Daily Craig: Tape your ankles

HOUSTON – THE OLYMPICS of Summer are here. I am taking an advanced class in Geometry in order to get through the various TV schedules.

First of all,  CH 2 has the main action and the other 32 channels owned by NBC get some of stuff we might miss if we have to do something stupid like go to work. Online stuff may surpass the CBS FINAL FOUR BRACKET WARS, especially if team handball or archery is your thing. I, LIKE I HAVE DONE IN YEARS PAST, will continue to give basketball scores in centigrade. It will make the U.S. BASKETBALL SCORES look decent. As in years past, there is plenty of anger to go around. Poles are still not liking Pole Vaulting. They especially don't like the Germans involved in that field event.
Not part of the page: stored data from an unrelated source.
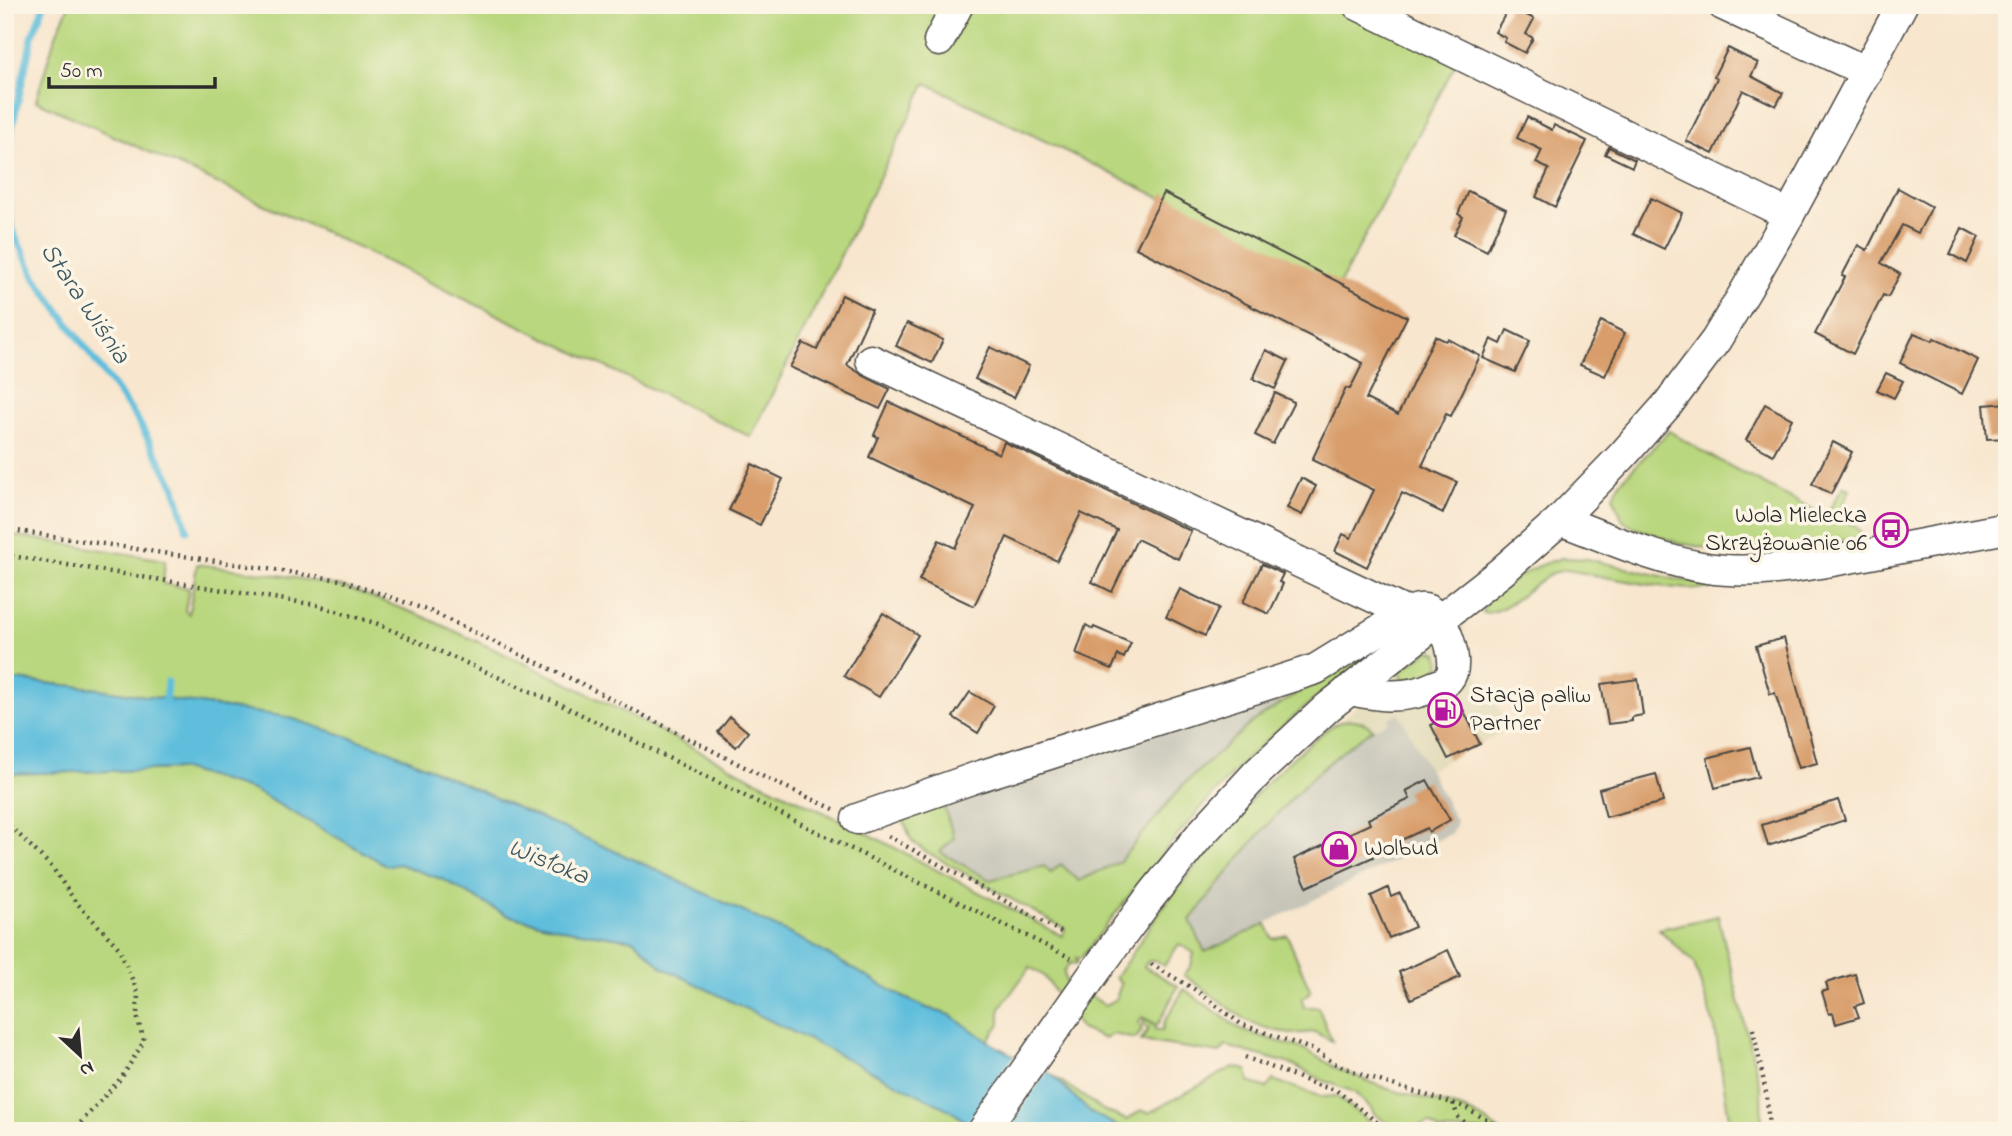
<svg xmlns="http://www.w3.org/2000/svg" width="2012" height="1136" viewBox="0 0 2012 1136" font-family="'Indie Flower',sans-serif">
<rect width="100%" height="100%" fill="#fcf5e5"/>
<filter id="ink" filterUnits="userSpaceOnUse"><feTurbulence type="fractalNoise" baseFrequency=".0143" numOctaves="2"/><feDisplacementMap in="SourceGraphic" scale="14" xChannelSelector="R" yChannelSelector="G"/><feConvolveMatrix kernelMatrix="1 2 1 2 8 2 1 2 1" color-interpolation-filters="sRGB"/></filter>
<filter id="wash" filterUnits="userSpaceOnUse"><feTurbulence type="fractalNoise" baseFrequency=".00686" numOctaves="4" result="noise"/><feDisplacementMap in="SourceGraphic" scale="28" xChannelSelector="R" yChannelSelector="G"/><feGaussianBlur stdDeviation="1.57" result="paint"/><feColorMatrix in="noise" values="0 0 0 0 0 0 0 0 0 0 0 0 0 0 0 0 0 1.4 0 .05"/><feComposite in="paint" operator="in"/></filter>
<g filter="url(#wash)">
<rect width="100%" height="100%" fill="#f8e6ce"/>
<polygon fill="#e3dbba" points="1466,614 1462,644 1466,667 1475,667 1482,681 1485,679 1504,720 1506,731 1429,770 1399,714 1389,722 1373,729 1366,723 1358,721 1341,721 1394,672"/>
<g fill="#c6c5b8">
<polygon points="1274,691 1280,703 1084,915 1044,866 990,880 940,852 918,809"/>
<polygon points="1399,713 1456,821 1452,833 1204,953 1190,920 1260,833 1300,789 1347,746 1373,729 1389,722 1388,719"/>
</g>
<g fill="#b9d77e" stroke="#728154" stroke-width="2">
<polygon points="69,5 1335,5 1456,63 1339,285 926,83 751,437 329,234 36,101 54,40"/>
<polygon points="1669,431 1703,452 1825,516 1843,487 1850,489 1837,518 1854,525 1860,531 1859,538 1766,552 1730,552 1678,543 1633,527 1623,521 1613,496 1620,482"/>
<path d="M5,534L165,560L163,584L189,588L185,611L189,614L197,564L285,576L347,588L422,616L567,683L756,780L859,829L1062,936L1065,929L925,851L911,840L903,818L942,801L954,838L940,852L990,880L1044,866L1051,873L1061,864L1079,881L1119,862L1183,785L1251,723L1401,626L1404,630C1348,672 1293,714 1243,763C1187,819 1140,882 1092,944L1081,958H1076L1078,964L1070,963L1064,971L1065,980L1105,1005L1116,999L1121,984L1115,977C1130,959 1141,939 1154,920C1175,889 1200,860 1224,832C1250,801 1277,769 1309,744C1319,736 1330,724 1344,721C1355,718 1365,722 1373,729C1298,778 1245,852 1190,920L1205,952L1266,924L1273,939L1287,935L1311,992L1302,999L1304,1007H1318L1332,1041L1315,1032L1290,1034L1262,1027L1246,1020L1184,975L1191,966L1194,953L1179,944L1164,966L1157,961H1149L1143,966L1178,986L1158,1025L1142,1017L1139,1022L1142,1031L1135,1039L1113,1034L1105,1039L1081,1029L1044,976L1030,967L1000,1008V1024L987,1041L950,1015L927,1008L905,998L798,938L650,867L386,749L287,717L85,687L5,679Z"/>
<path d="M1562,558L1587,559L1679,580L1720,584L1719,587C1683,595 1605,576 1566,570C1561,571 1555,572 1550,574C1531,585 1506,614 1483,613V609C1501,583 1533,566 1562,558Z"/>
<path d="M1430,650L1438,653L1440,665C1432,674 1415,681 1404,681L1400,671Z"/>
<polygon points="182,769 253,790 388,866 399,864 444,880 506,915 568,930 635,940 662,967 952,1111 967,1123 961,1131 5,1131 5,774"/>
<polygon points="1718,916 1761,1090 1762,1131 1731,1131 1715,1029 1694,963 1659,929"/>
<polygon points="1184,989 1243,1031 1304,1049 1338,1069 1388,1089 1463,1109 1481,1118 1500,1131 1440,1131 1430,1123 1418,1126 1422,1131 1402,1131 1392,1126 1374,1114 1371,1108 1354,1092 1322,1080 1294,1065 1226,1046 1220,1053 1141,1041 1149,1028 1144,1026 1143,1019 1156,1026 1155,1029 1162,1031 1164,1023"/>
<polygon points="1233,1067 1247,1070 1249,1082 1267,1088 1273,1080 1322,1097 1336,1096 1381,1131 1128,1131 1091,1113 1051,1074 1103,1110 1127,1120 1141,1110 1149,1113"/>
</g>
<polygon fill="#5ebedc" stroke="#447484" stroke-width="2" points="5,679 85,687 287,717 386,749 650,867 798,938 905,998 927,1008 950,1015 997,1047 1051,1074 1091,1113 1128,1131 977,1131 952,1111 662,967 635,940 568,930 506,915 444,880 399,864 388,866 253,790 182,769 5,774"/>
<polygon fill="#f8e6ce" points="1016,1053 1049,1069 1005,1131 971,1131 965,1126"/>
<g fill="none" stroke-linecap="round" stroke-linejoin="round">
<g stroke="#5ebedc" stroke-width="7">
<polyline points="44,5 32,37 12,128 6,186 12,230 36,279 137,419 175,488 187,530"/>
<polyline points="165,706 167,682"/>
</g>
</g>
<g id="blocks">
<g fill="#d89d6a">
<polygon points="1510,6 1534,19 1526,34 1533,38 1525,53 1504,42 1506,38 1495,32"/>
<polygon points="1728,48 1758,63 1751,76 1783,93 1776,106 1743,90 1713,154 1686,141 1717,78 1714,76"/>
<polygon points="1527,117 1552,130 1554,125 1587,141 1555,207 1536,197 1549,169 1536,163 1542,150 1517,138"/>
<polygon points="1609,147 1635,160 1632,167 1605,154"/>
<polygon points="1898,188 1932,207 1918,233 1902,225 1881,263 1900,274 1888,297 1883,295 1853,354 1815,334 1845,277 1842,276 1858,245 1867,250"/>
<polygon points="1468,191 1506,209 1487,251 1454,235 1463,217 1458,214"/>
<polygon points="1164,193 1407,317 1366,399 1398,415 1435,336 1446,341 1448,339 1480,356 1451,416 1446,414 1422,466 1457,482 1443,513 1402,493 1367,567 1335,551 1343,534 1351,538 1374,490 1312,460 1346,388 1350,389 1363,363 1136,248"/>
<polygon points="1651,198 1682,213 1664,249 1633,234"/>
<polygon points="1962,228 1979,237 1967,263 1950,254"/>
<polygon points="842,295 872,310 847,365 864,376 890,389 880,409 790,367 803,343 817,350"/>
<polygon points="1601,321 1625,333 1605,376 1580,365"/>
<polygon points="907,323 943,340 932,363 896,346"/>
<polygon points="1507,330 1530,341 1515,372 1483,358 1491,339 1501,344"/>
<polygon points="1914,333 1933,341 1934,338 1978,360 1962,394 1900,363"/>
<polygon points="990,347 1029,366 1014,398 975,379"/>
<polygon points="1266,350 1288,361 1275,389 1253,379"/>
<polygon points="1886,373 1903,381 1894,398 1877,390"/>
<polygon points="1275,393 1294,402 1273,444 1255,435"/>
<polygon points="889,402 999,454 1004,442 1191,531 1178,559 1137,539 1112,592 1092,582 1117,530 1081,513 1057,561 1007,537 974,606 919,580 939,540 955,548 975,508 869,457 878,437 874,435"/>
<polygon points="2007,403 2007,438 1987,439 1984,405"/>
<polygon points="1765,404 1792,419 1773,455 1746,440"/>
<polygon points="1833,442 1852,452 1831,494 1812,484"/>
<polygon points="752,464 783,479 760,525 729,510"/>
<polygon points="1301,478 1316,486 1302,515 1287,508"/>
<polygon points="1262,564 1283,574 1279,582 1283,584 1269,614 1243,602"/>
<polygon points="1180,589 1219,608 1205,636 1166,617"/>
<polygon points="883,613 918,635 879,697 844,676"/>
<polygon points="1086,625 1093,629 1094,627 1131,643 1124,658 1118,655 1112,669 1076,654"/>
<polygon points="1784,638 1817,763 1799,768 1775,693 1770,694 1756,646"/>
<polygon points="1638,679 1643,715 1632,717 1632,721 1608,724 1601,684"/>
<polygon points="970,692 994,706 978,733 953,717"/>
<polygon points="1463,709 1480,744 1448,759 1431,725"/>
<polygon points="730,717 748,732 736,747 718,732"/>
<polygon points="1750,747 1758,777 1715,788 1707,758"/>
<polygon points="1656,774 1663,802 1606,817 1599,789"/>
<polygon points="1427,780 1450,820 1429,832 1427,828 1371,854 1373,857 1307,887 1294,859 1370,824 1368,819 1410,799 1406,791"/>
<polygon points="1838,800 1845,820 1768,846 1762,825"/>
<polygon points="1388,888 1391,897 1400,893 1415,927 1389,938 1371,896"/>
<polygon points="1448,950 1460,977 1411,999 1399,972"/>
<polygon points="1855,974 1864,1003 1855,1006 1859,1017 1836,1024 1833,1013 1829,1014 1822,992 1828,990 1826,983"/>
</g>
</g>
</g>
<g filter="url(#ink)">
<use href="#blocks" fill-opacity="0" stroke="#4a4743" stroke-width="2"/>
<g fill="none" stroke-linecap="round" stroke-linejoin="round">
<g stroke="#4a4743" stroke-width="33">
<g id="minor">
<polyline points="1358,5 1789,215"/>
<polyline points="1723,5 1867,72"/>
<polyline points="939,41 958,5"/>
<polyline points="871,360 1407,613"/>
<path d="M1560,520C1608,538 1656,560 1707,568C1759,576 1814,564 1865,555C1912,546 1960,537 2007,528"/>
<path d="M857,819L977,777L1316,669L1407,613C1414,610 1420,607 1428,610C1445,618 1461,664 1449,678C1446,683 1440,684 1435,686C1406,700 1380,696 1349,690"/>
<polyline points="983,1131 1097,969 1148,900 1200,835 1258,772 1328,707 1501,572 1560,520 1622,456 1668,404 1716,340 1746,290 1789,215 1902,5"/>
</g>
</g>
<g stroke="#4a4743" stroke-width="4.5" stroke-dasharray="2 5" stroke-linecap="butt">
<polyline points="5,529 341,580 430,611 580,683 770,780 836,810"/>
<polyline points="5,555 317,605 378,624 568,708 1071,958"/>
<polyline points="5,821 52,867 75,901 119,948 138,993 137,1016 144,1041 122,1077 73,1131"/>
<polyline points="888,836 1061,932"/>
<polyline points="1151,964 1194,989 1241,1024 1314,1050 1336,1064 1367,1077 1465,1107 1505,1131"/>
<polyline points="1753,1029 1767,1097 1769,1131"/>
<polyline points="1245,1057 1317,1085 1336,1090 1379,1124 1393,1131"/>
<polyline points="1453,1103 1458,1117 1476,1131"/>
</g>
<use href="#minor" stroke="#fff" stroke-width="30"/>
</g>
</g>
<defs>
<g id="bus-ring" transform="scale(1.75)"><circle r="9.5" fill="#fcf5e5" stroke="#b5179e" stroke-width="1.5"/><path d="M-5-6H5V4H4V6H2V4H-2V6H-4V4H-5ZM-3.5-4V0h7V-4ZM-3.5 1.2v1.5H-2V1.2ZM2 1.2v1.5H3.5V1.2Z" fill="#b5179e"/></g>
<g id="fuel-ring" transform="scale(1.75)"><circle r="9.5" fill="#fcf5e5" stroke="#b5179e" stroke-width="1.5"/><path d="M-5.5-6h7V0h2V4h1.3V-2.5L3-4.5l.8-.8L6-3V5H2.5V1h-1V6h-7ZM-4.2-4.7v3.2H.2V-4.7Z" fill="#b5179e"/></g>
<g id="shop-ring" transform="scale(1.75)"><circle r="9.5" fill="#fcf5e5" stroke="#b5179e" stroke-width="1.5"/><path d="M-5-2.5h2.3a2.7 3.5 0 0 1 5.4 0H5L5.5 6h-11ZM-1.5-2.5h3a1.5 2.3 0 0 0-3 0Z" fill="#b5179e"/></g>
</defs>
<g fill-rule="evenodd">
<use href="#bus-ring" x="1891" y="530"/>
<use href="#fuel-ring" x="1445" y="710"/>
<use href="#shop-ring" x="1339" y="849"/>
</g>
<g text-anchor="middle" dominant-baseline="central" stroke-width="7" stroke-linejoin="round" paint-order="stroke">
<g font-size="24" fill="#2b2b2b" stroke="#fcf5e5" text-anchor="start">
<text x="1867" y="516" text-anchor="end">Wola Mielecka<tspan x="1867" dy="28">Skrzyżowanie 06</tspan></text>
<text x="1470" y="696">Stacja paliw<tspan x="1470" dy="28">Partner</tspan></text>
<text x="1364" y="849">Wolbud</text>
</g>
<g font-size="26" font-style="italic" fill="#3a5760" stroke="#fcf5e5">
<text transform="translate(84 304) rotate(56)">Stara Wiśnia</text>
<text transform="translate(548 863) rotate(22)">Wisłoka</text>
</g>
</g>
<rect width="2012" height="1136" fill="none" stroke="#fcf5e5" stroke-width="28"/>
<g transform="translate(80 1055) rotate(154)" stroke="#fcf5e5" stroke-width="5" paint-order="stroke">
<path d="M0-5L12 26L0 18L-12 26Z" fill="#2b2b2b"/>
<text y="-10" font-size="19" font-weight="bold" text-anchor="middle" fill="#2b2b2b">N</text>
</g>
<path d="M49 77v10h166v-10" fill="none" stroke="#2b2b2b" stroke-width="3.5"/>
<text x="60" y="77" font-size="21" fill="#2b2b2b" stroke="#fcf5e5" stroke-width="5" paint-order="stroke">50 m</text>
</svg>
THE HOME OFFICE is concerned many won't know inside terms of weightlifting. School kids have snickered at some of the moves (you know the ones I mean) but there are others in this discipline. THRUSTER, DOWNWARD DOG, INVERTED PIGEON come to mind. A BUTT SHAFT is part of an arrow, but will still make a 5th grader laugh out loud. WOMEN'S SOCCER began yesterday and in case you're wondering about the U.S. Men's chances, don't.  Our under 23 team didn't qualify. Our women are very good. Later today Iraq plays Denmark in the men's opener. I like the Danes. You knew I would say that.

Good luck to all and I mean those of us watching. It gives us something to do besides wonder who will be the backup right guard for the Texans or the latest Astro to make the move from Corpus.